What anti-vaccination can bring

Electron microgram of a measle virion

False-colored image of a cross section of measle virion. Taken from the Public Health Image Library #10707.

The false science of believing that vaccinations for infants are somehow tied to development of autism spectrum disorders has been widely debunked. Yet, the consequences of that event is still being realized. The fact that many people had believed him, and many still do, have significant consequences.

CNN reported on the increase of measles, which was eliminated in the U.S. by 2000, according to the Center for Disease Control of the United States. This is an example of herd immunity (sometimes also called group immunity or community immunity). In essence, this is where individuals who are not immunized are effectively protected against an infectious disease because the vast majority of people around them are immunized. When we switch the environment, such as when these non-immunized individuals travel to a different country where the immunization rate is not as high, they are now at risk of contracting these infectious diseases because they have lost the herd immunity protection.

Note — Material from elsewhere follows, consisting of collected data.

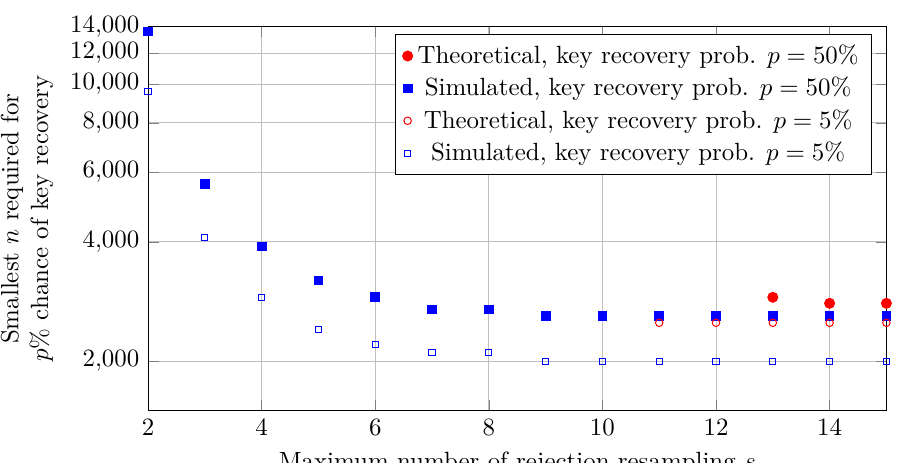
Figure 14: Key recovery parameter tradeoff, showing the smallest number of ciphertexts n (rounded up to the nearest 100) that result in 50% and 5% probability of key recovery, for κ of length 400, and the value of s on the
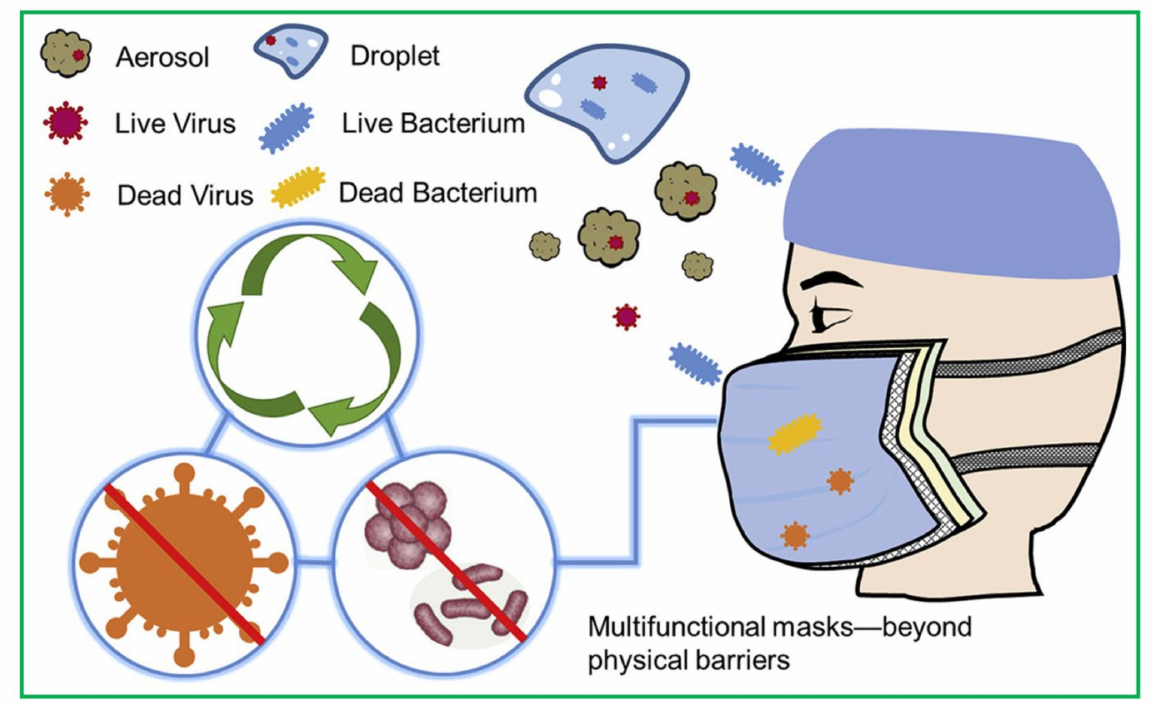
Figure 5. Significance of SARS-CoV-2-virus-containing droplet interfacial interaction with a soft superhydrophobic material such as a face mask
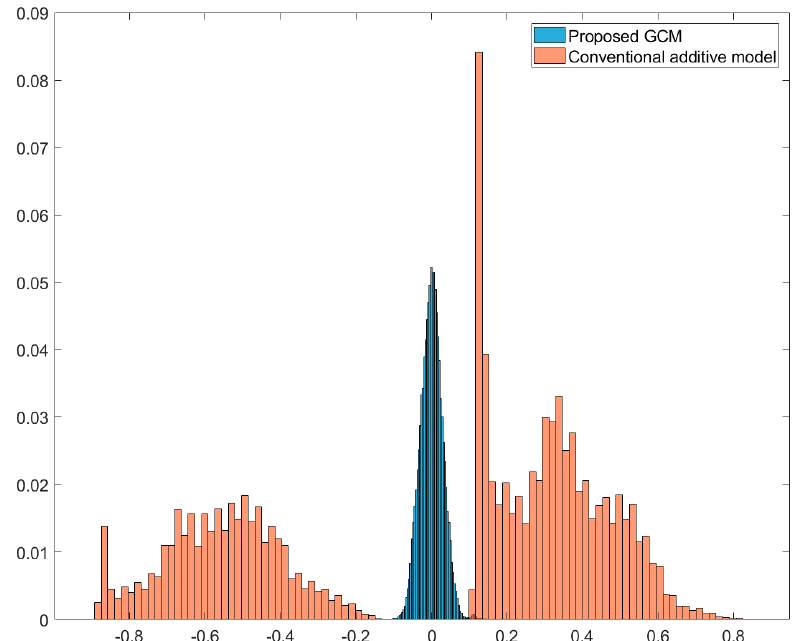
Figure 3. Histogram comparison of two types of residual layers generated using the conventional additive model and the proposed GCM.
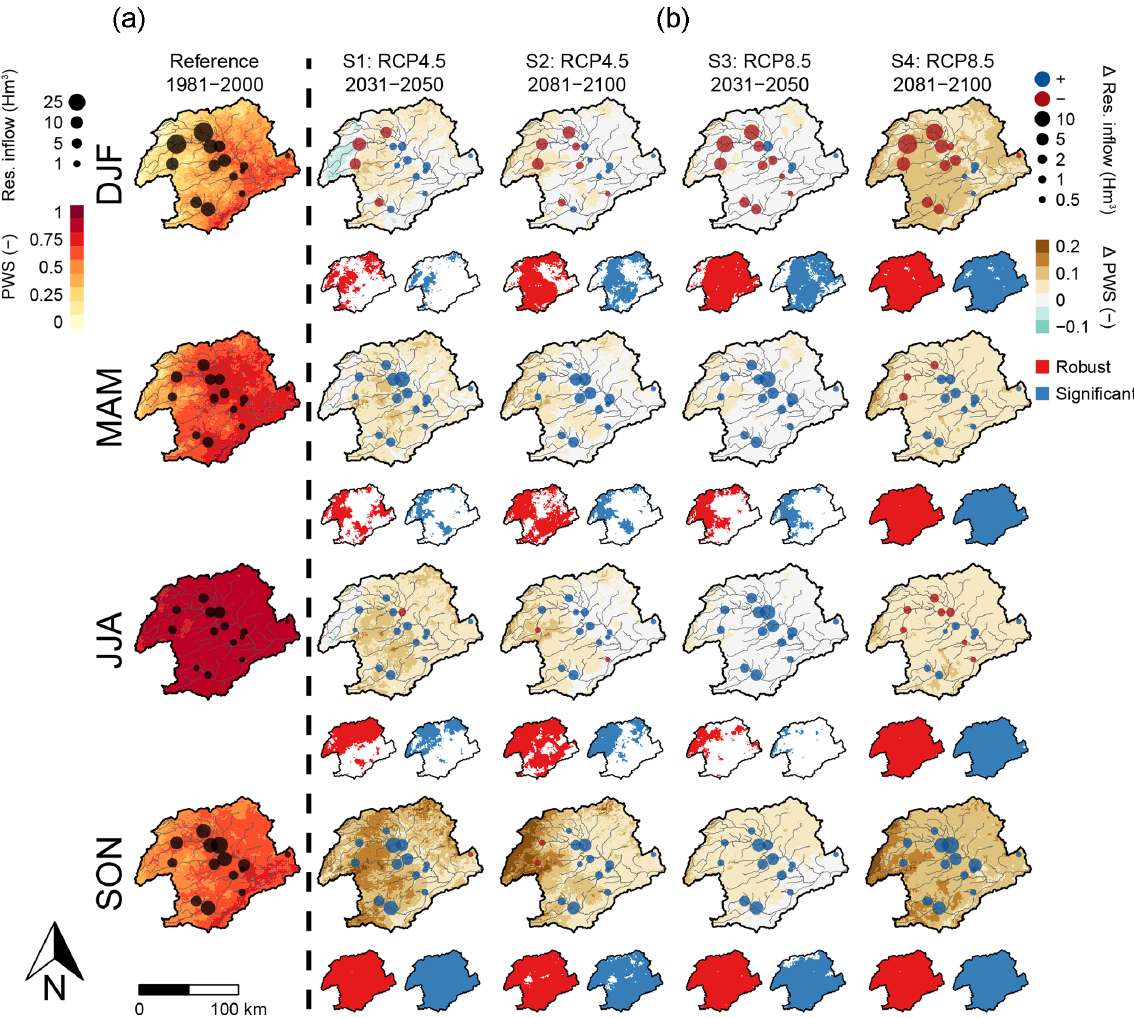
Figure 4. Ensemble average seasonal reservoir inflow (dots, Hm 3 ) and plant water stress (PWS) (–) for the reference scenario (a) and changes between the reference scenario and the four future scenarios (b) , differentiated by season: winter (DJF), spring (MAM), summer (JJA), and autumn (SON). For the future scenarios, the reservoir inflow is presented as an increase (blue) or a decrease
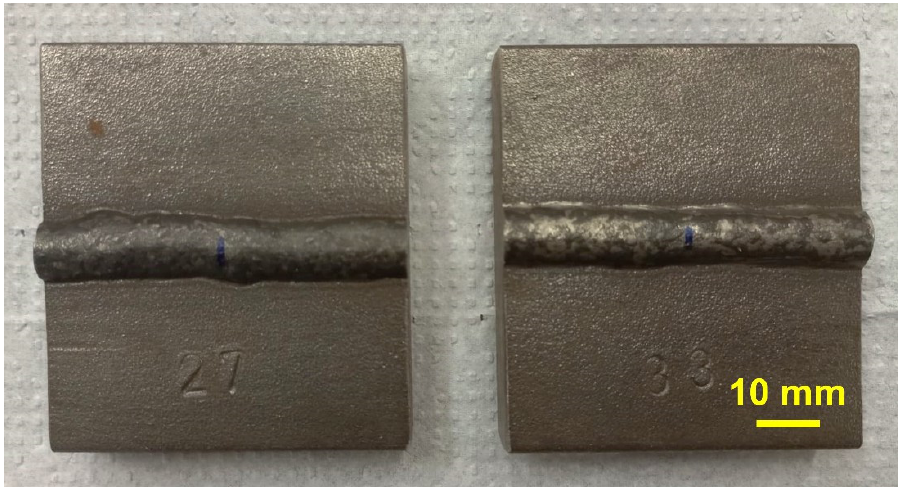
Figure 1. Macroscopic image of two bead-on-plate clads produced by pulsed fluxed core arc welding process (FCAW).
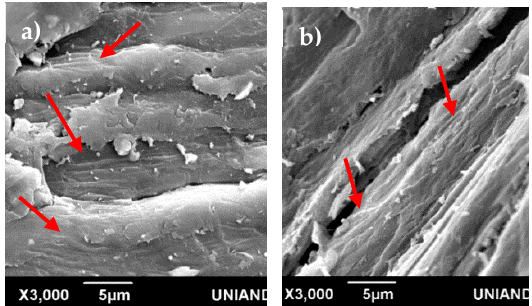
Figure 6. Scanning electron microscopy images of the fiber surface of the ( a ) barkless and ( b ) crushed samples after Ca(OH) 2 treatment.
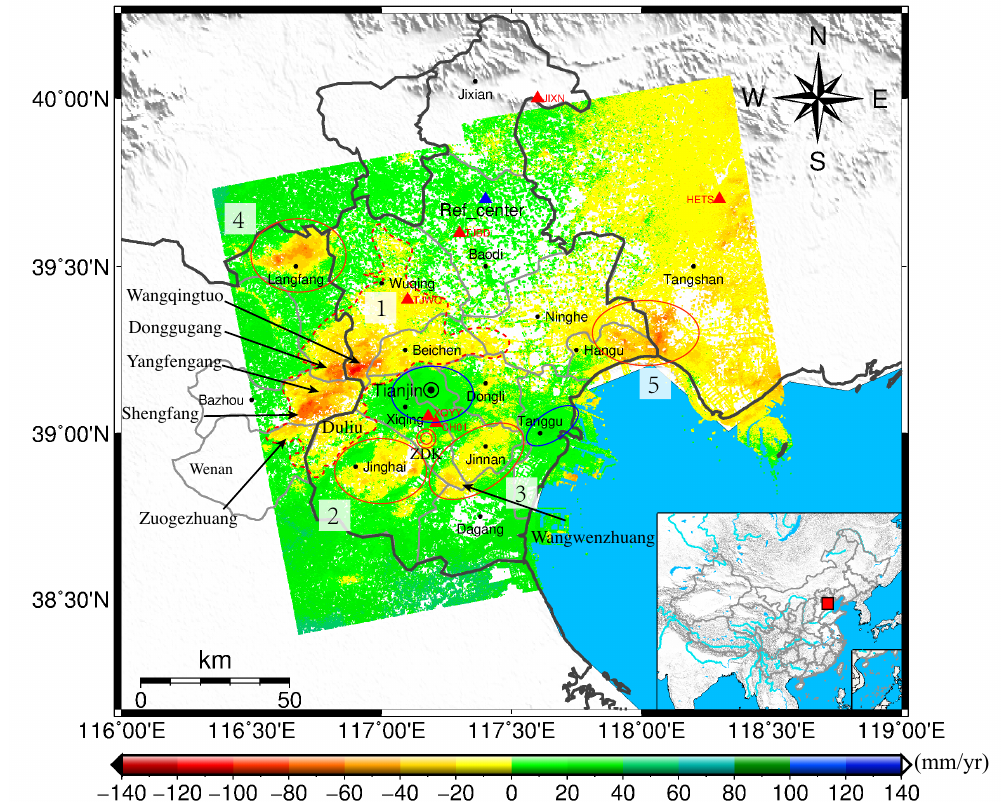
Figure 12. Linear deformation trend derived by PS technique along the LOS direction of ascending pairs, blue triangle denotes the reference point, red triangles denote the GPS stations and the double circles denote the well station ZDK. Each administrative region and severely deformation areas are marked in black font. 1–5 represent five major subsidence areas which enclosed by red lines. Two surface uplifting areas are also represent by blue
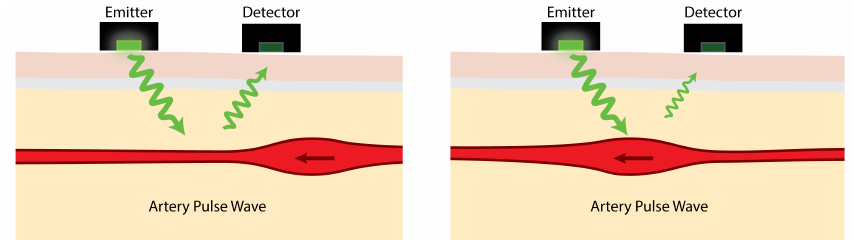
Figure 1. Light reflectance in photoplethysmography (PPG)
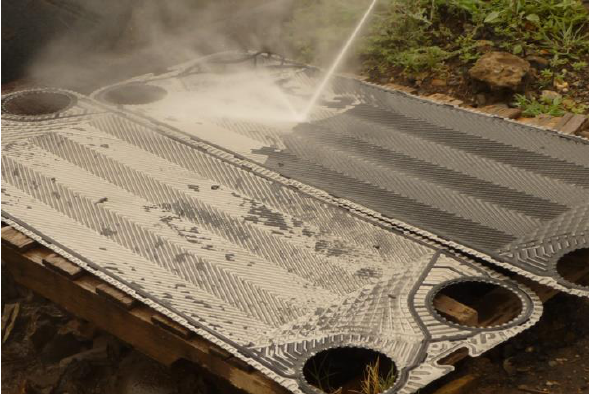
Figure 13. The cleaning process of heat exchanger plates (of a heat supply system with acoustic– magnetic devices).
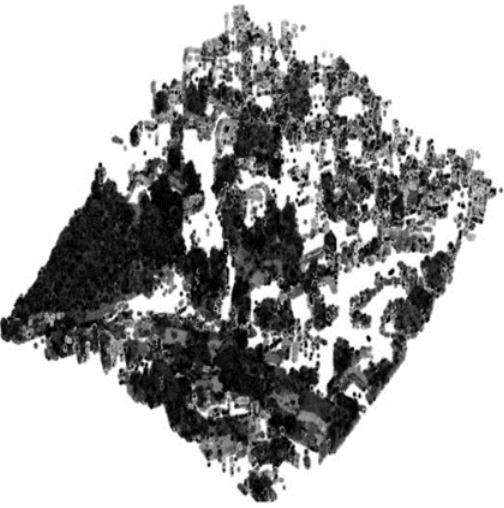
Figure 12: 3D information about vegetation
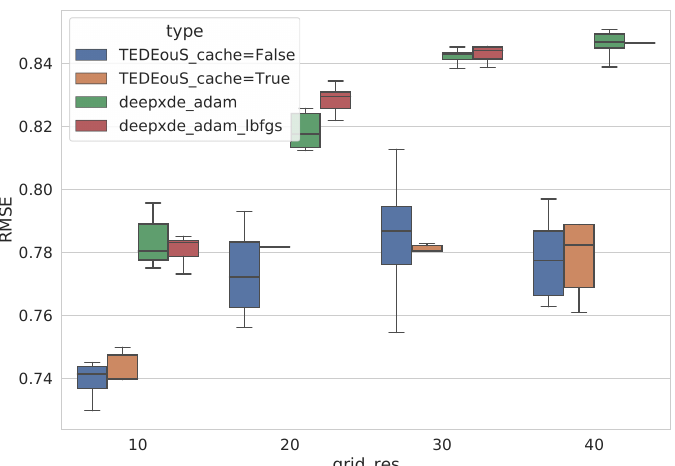
Figure 12. RMSE with respect to the analytical solution: orange—proposed approach without cache, blue—with cache, green—DeepXDE without additional LBFGS refinement, red—with LBFGS refinement.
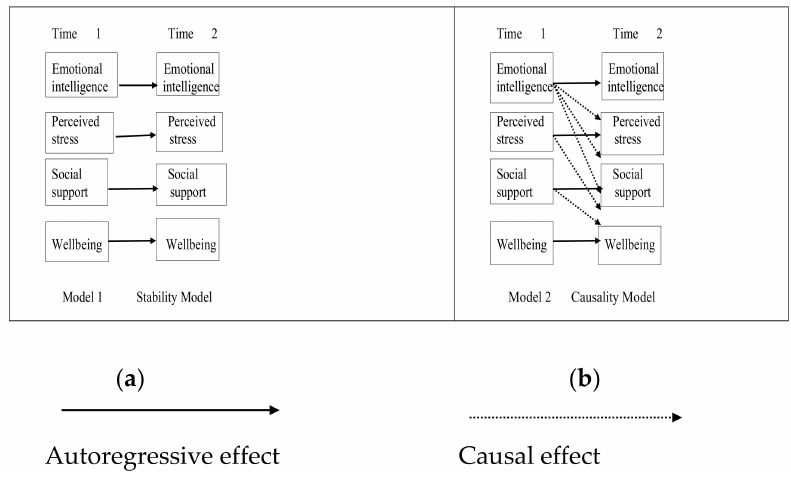
Figure 2. The path model used to assess and examine the path models: ( a ) represents the stability model; ( b ) is an outline of the causality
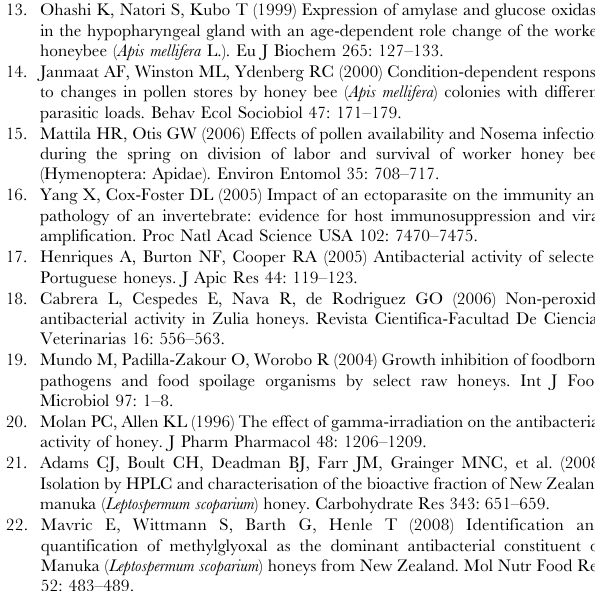
Supporting Table S2 Change in antibacterial activity of honey samples following storage at 25 u C and 4 u C (complete data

It is important to note that herd immunity can only work to protect us if those who can be immunized, do. There are individuals who cannot be immunized due to medical reasons, and they rely on the people around them being immunized to protect them from some of these infectious diseases. Herd immunity also works to protect people with weakened immune systems, such as those on chemotherapy, those who are HIV positive, and the elderly people.

The unquestioning acceptance of the false claim aided and abetted by the uncritical reporting serves to remind us that scientific literacy of the general public and the integrity of scientific reporting are both critical components in public health. The anti-science groups like the creationists and the climate-change deniers are cogs in the larger machine that undermines the scientific enterprise. Sometimes, their work actually yield results, but those results are never pretty.

Science is not always right – there are flaws and shortcomings in any large enterprise run by humans. Fortunately, science is also self-correcting. It serves no public good to attack science, or to belittle the importance of science, using appeals to emotions and by preying on people’s fears and guilt. The proper place to exert pressure to promote good science is for the citizens to be engaged and to monitor the outputs, not from famous actors or actresses championing a cause.

I think one of the most important things that scientists and science educators can do is to work to increase the scientific literacy of our society. It is a difficult task, but someone has to do it.